What you have to do: The response should repeat word for word every line below from the one with "Recycling Bet Advances Toward Scale" to the one with "Low testosterone can be increased", inclusive, and nothing else; leave pictures out.

○ ○ ○ ○ ○

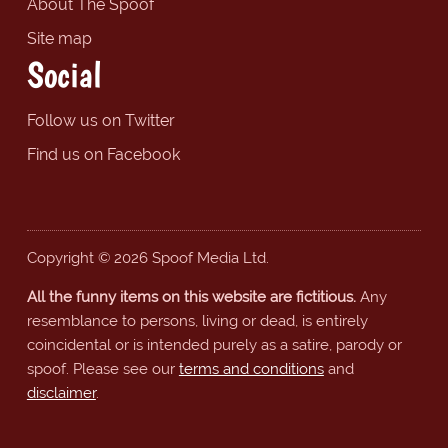
About The Spoof
Site map
Social
Follow us on Twitter
Find us on Facebook
Copyright © 2026 Spoof Media Ltd.
All the funny items on this website are fictitious.
Any
resemblance to persons, living or dead, is entirely
coincidental or is intended purely as a satire, parody or
spoof. Please see our
terms and conditions
and
disclaimer
.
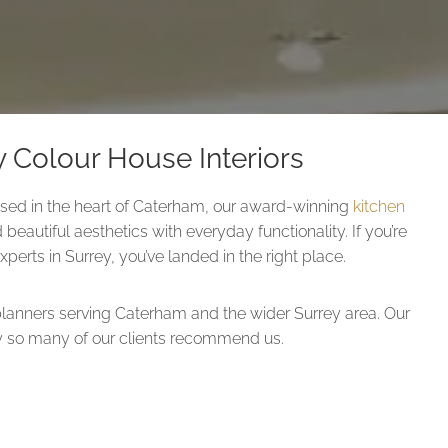
 Colour House Interiors
ed in the heart of Caterham, our award-winning
kitchen
 beautiful aesthetics with everyday functionality. If you’re
perts in Surrey, you’ve landed in the right place.
lanners serving Caterham and the wider Surrey area. Our
why so many of our clients recommend us.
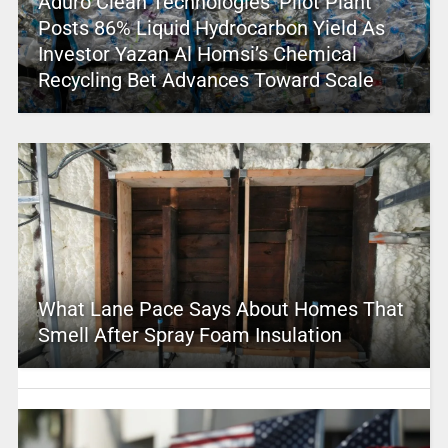
Aduro Clean Technologies’ Pilot Plant
Posts 86% Liquid Hydrocarbon Yield As
Investor Yazan Al Homsi’s Chemical
Recycling Bet Advances Toward Scale
What Lane Pace Says About Homes That
Smell After Spray Foam Insulation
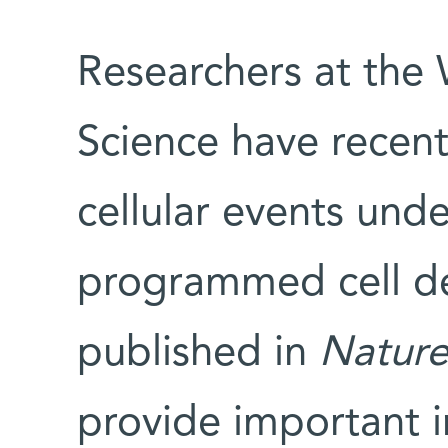
Researchers at the 
Science have recent
cellular events unde
programmed cell dea
published in
Natur
provide important i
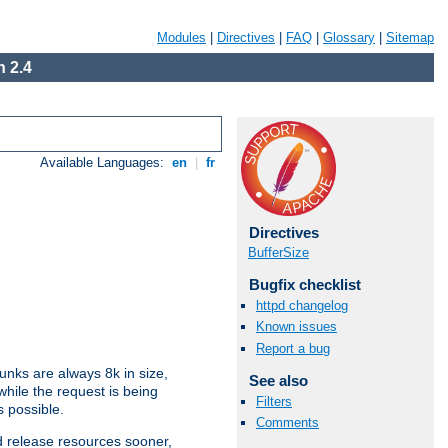
Modules
|
Directives
|
FAQ
|
Glossary
|
Sitemap
 2.4
Available Languages:
en
|
fr
Directives
BufferSize
Bugfix checklist
httpd changelog
Known issues
Report a bug
nks are always 8k in size,
See also
hile the request is being
Filters
s possible.
Comments
d release resources sooner,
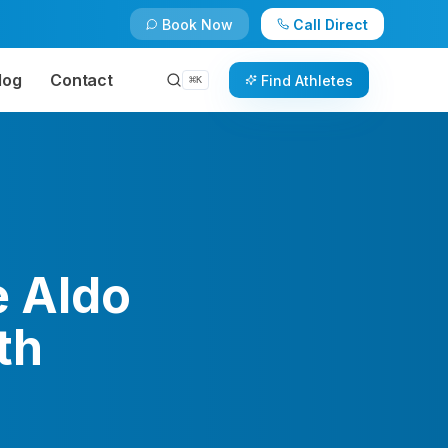
Book Now
Call Direct
log
Contact
Find Athletes
⌘
K
 Aldo
th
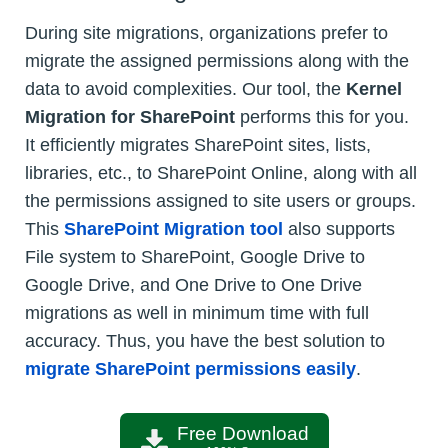
During site migrations, organizations prefer to
migrate the assigned permissions along with the
data to avoid complexities. Our tool, the
Kernel
Migration for SharePoint
performs this for you.
It efficiently migrates SharePoint sites, lists,
libraries, etc., to SharePoint Online, along with all
the permissions assigned to site users or groups.
This
SharePoint Migration tool
also supports
File system to SharePoint, Google Drive to
Google Drive, and One Drive to One Drive
migrations as well in minimum time with full
accuracy. Thus, you have the best solution to
migrate SharePoint permissions easily
.
Free Download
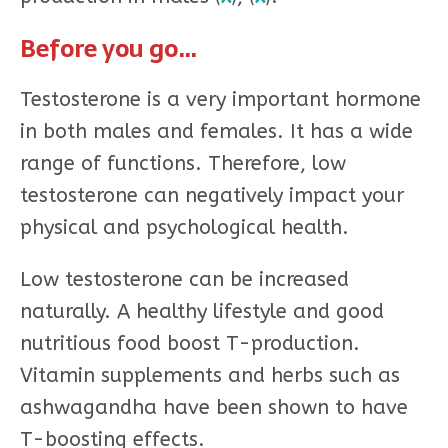
Before you go…
Testosterone is a very important hormone
in both males and females. It has a wide
range of functions. Therefore, low
testosterone can negatively impact your
physical and psychological health.
Low testosterone can be increased
naturally. A healthy lifestyle and good
nutritious food boost T-production.
Vitamin supplements and herbs such as
ashwagandha have been shown to have
T-boosting effects.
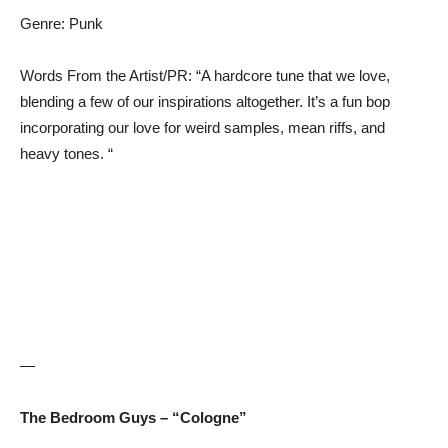
Genre: Punk
Words From the Artist/PR: “A hardcore tune that we love,
blending a few of our inspirations altogether. It’s a fun bop
incorporating our love for weird samples, mean riffs, and
heavy tones. “
—
The Bedroom Guys – “Cologne”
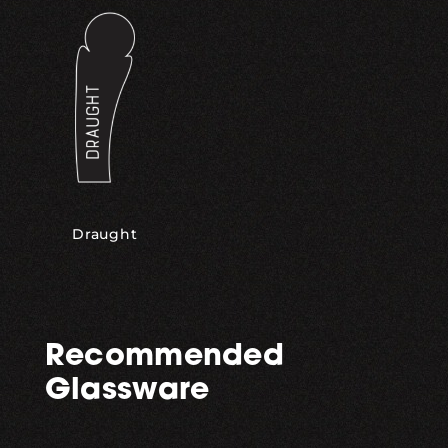
Draught
Recommended
Glassware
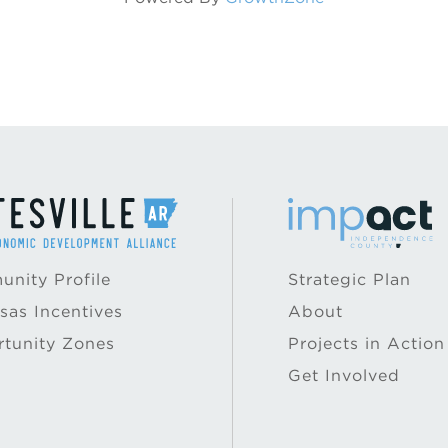
nity Profile
Strategic Plan
sas Incentives
About
tunity Zones
Projects in Action
Get Involved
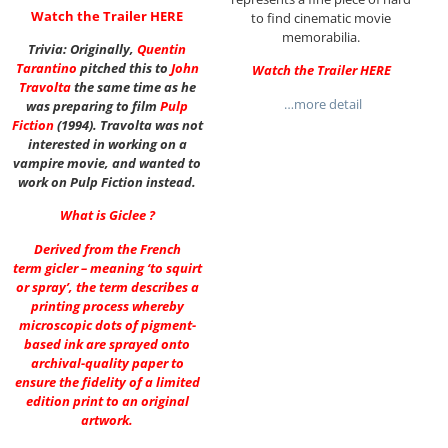
Watch the Trailer
HERE
to find cinematic movie
memorabilia.
Trivia: Originally,
Quentin
Tarantino
pitched this to
John
Watch the Trailer
HERE
Travolta
the same time as he
…more detail
was preparing to film
Pulp
Fiction
(1994). Travolta was not
interested in working on a
vampire movie, and wanted to
work on Pulp Fiction instead.
What is Giclee ?
Derived from the French
term gicler – meaning ‘to squirt
or spray’, the term describes a
printing process whereby
microscopic dots of pigment-
based ink are sprayed onto
archival-quality paper to
ensure the fidelity of a limited
edition print to an original
artwork.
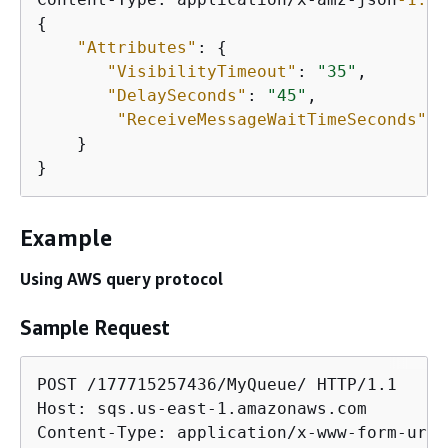
{
"Attributes"
: 
{
"VisibilityTimeout"
: 
"35"
,

"DelaySeconds"
: 
"45"
,

"ReceiveMessageWaitTimeSeconds"
: 
    }

}
Example
Using AWS query protocol
Sample Request
POST /177715257436/MyQueue/ HTTP/1.1

Host: sqs.us-east-1.amazonaws.com

Content-Type: application/x-www-form-urle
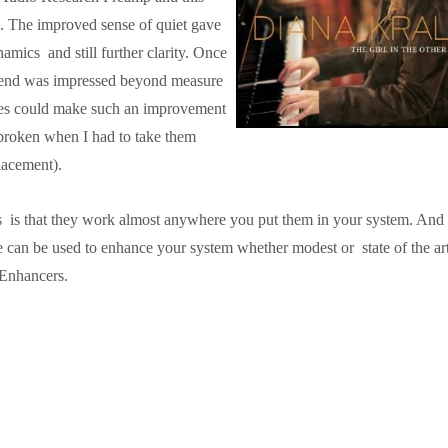
h. The improved sense of quiet gave
namics and still further clarity. Once
friend was impressed beyond measure
ices could make such an improvement
rtbroken when I had to take them
lacement).
is that they work almost anywhere you put them in your system. And 
can be used to enhance your system whether modest or state of the art
Enhancers.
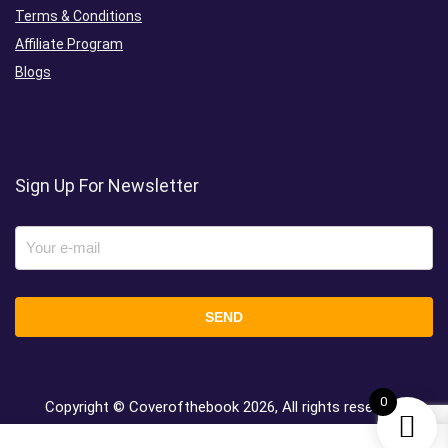
Terms & Conditions
Affiliate Program
Blogs
Sign Up For Newsletter
0
Copyright © Coverofthebook
2026, All rights reserved.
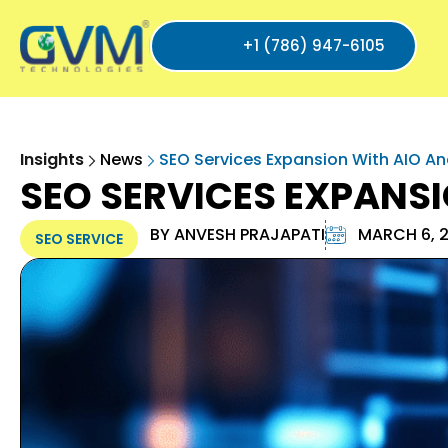
+1 (786) 947-6105
Insights
News
SEO Services Expansion With AIO A
SEO SERVICES EXPANS
BY
ANVESH PRAJAPATI
MARCH 6, 
SEO SERVICE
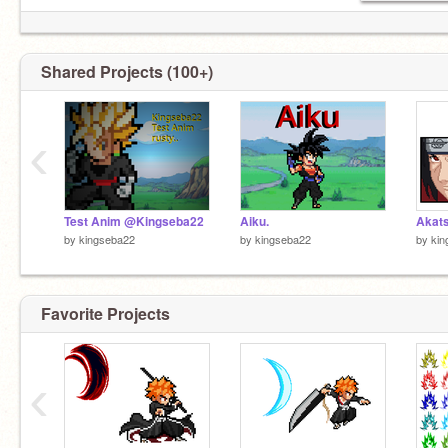
Shared Projects (100+)
‹
Test Anim @Kingseba22
Aiku.
Akats
by
kingseba22
by
kingseba22
by
kin
Favorite Projects
‹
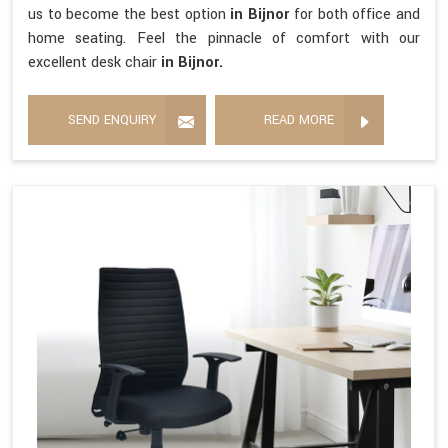
us to become the best option
in Bijnor
for both office and
home seating. Feel the pinnacle of comfort with our
excellent desk chair
in Bijnor.
SEND ENQUIRY
READ MORE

○ ○ ○ ○ ○

Written response:
Recycling Bet Advances Toward Scale
What Lane Pace Says About Homes That
Smell After Spray Foam Insulation
Researchers at the 
Science have recent
cellular events unde
programmed cell dea
published in
Natur
provide important i
Modules
|
Directives
|
FAQ
|
Glossary
|
Sitemap
 2.4
Available Languages:
en
|
fr
Directives
BufferSize
Bugfix checklist
httpd changelog
Known issues
Report a bug
nks are always 8k in size,
See also
hile the request is being
Filters
s possible.
Comments
d release resources sooner,
Book Now
Call Direct
log
Contact
Find Athletes
⌘
K
 Aldo
th
During site migrations, organizations prefer to
migrate the assigned permissions along with the
data to avoid complexities. Our tool, the
Kernel
Migration for SharePoint
performs this for you.
It efficiently migrates SharePoint sites, lists,
libraries, etc., to SharePoint Online, along with all
the permissions assigned to site users or groups.
This
SharePoint Migration tool
also supports
File system to SharePoint, Google Drive to
Google Drive, and One Drive to One Drive
migrations as well in minimum time with full
accuracy. Thus, you have the best solution to
migrate SharePoint permissions easily
.
Free Download
Before you go…
Testosterone is a very important hormone
in both males and females. It has a wide
range of functions. Therefore, low
testosterone can negatively impact your
physical and psychological health.
Low testosterone can be increased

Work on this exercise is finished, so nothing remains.